Jim Wynorski adapte un film fantastique, on s'attend donc à un minimum de paranormal. A part une séance où les bimbos assises en cercle invoquent les esprits, qui se manifestent en faisant bouger les seins de l'une d'entre elles, on cherche toujours le fantastique. Et ne me faites pas croire que c'est parce que l'esprit qui hante la maison est très sensuel que tout le monde couche avec tout le monde ! Les bimbos avaient commencé avant d'arriver dans le chalet.

De beaux décors.

Une enquête doit normalement se dérouler, parce qu'on cherche un coupable. En temps normal, il devrait y avoir des mystères à dévoiler et à des rebondissements ahurissants. Finalement l'enquête n'avance quasiment pas, on se contente d'une succession de scènes érotiques où tout le monde couche avec tout le monde, et tout à la fin on apprend qui est le tueur.

En jetant un coup d'oeil au casting, on aperçoit au moins deux anciennes actrices X (Taylor Wayne, Dani Woodward), on peut espérer des scènes porno.

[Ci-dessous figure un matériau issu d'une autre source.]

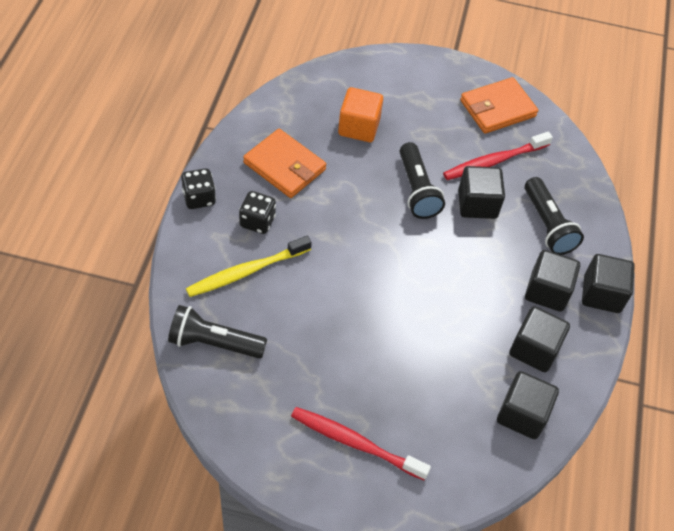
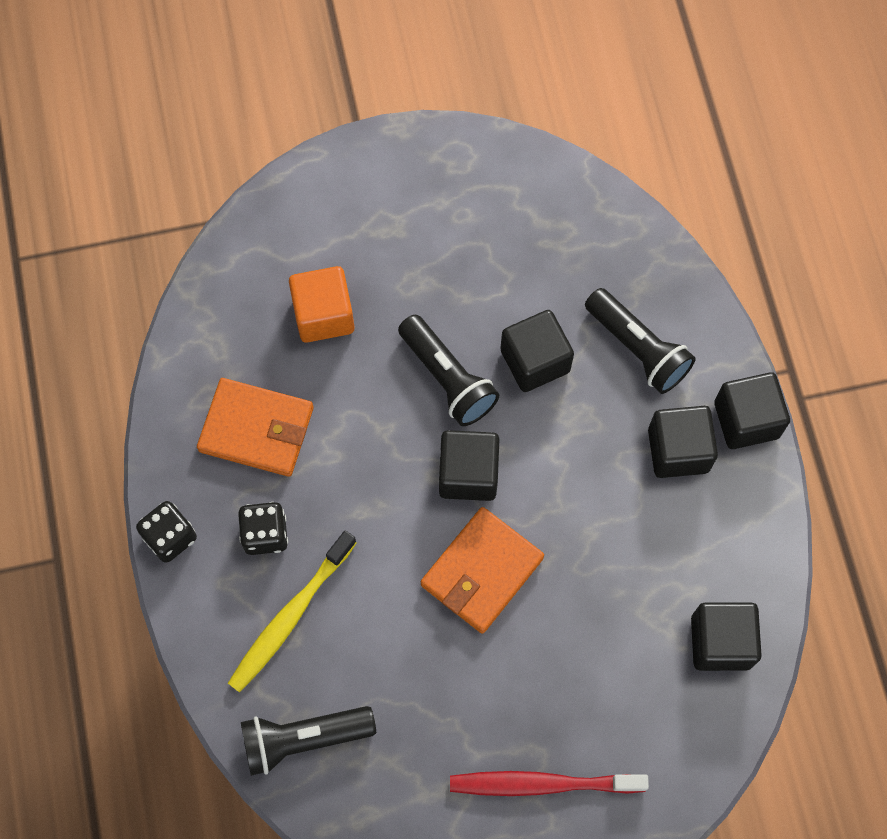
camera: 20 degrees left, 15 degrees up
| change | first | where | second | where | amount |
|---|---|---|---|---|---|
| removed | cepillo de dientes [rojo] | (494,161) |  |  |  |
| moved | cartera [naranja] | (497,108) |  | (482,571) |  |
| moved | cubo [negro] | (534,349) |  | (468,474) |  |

Mais il faut se contenter de longues scènes érotiques, qui s'attardent avec plaisir sur les poitrines refaites des bimbos, sans cesse léchées et malaxées. Il faut aimer le silicone, vous êtes prévenus.

Ce film est aussi une parodie, il s'agit donc de rire un minimum. Mais on sourit seulement, et de dépit, pendant la scène où l'esprit possède les seins et les fait bouger.

Dani Woodward, la seule actrice du film au corps un tant soit peu naturel.

A vrai dire, on ne s'y retrouve que dans les gros seins. C'est déjà ça. Glori-Anne Gilbert, la poupée qui accompagne Wynorski dans beaucoup de ses films, avec ses énormes seins et son regard glorieux, inonde l'écran avec son silicone, accompagnée de Taylor Wayne, une star du porno et de la série Z, et d'autres bimbos parfaites dans leur rôle.

Enfin, pour être tout à fait honnête, on ne s'attendait pas à ce que la musique soit excellente et à ce que les acteurs visent l'oscar. On ne peut parler de déception dans ces domaines.

Glori-Anne Gilbert caresse le dos de son amie avec ses seins, classique.

Mon gars, qui a dit que tu as le droit de tromper ta femme pendant qu'elle baise avec deux autres dans la baignoire ?!!

Allez, il la trompe avec une autre, va-t-il se faire le cast entier ?

Ah bah finalement oui.

Ah et elle on l'avait oubliée aussi !

C'est bon, avec cette scène, je pense que Wynorski a épuisé toutes les possibilités de pelotage de seins entre actrices.

Climax topless, climax priceless.

Vous l'aurez compris, un film à réserver aux fans de blondes à gros seins. Ceux qui cherchent un peu de qualité et d'érotisme se tourneront plutôt vers Femme Fatales en ce moment.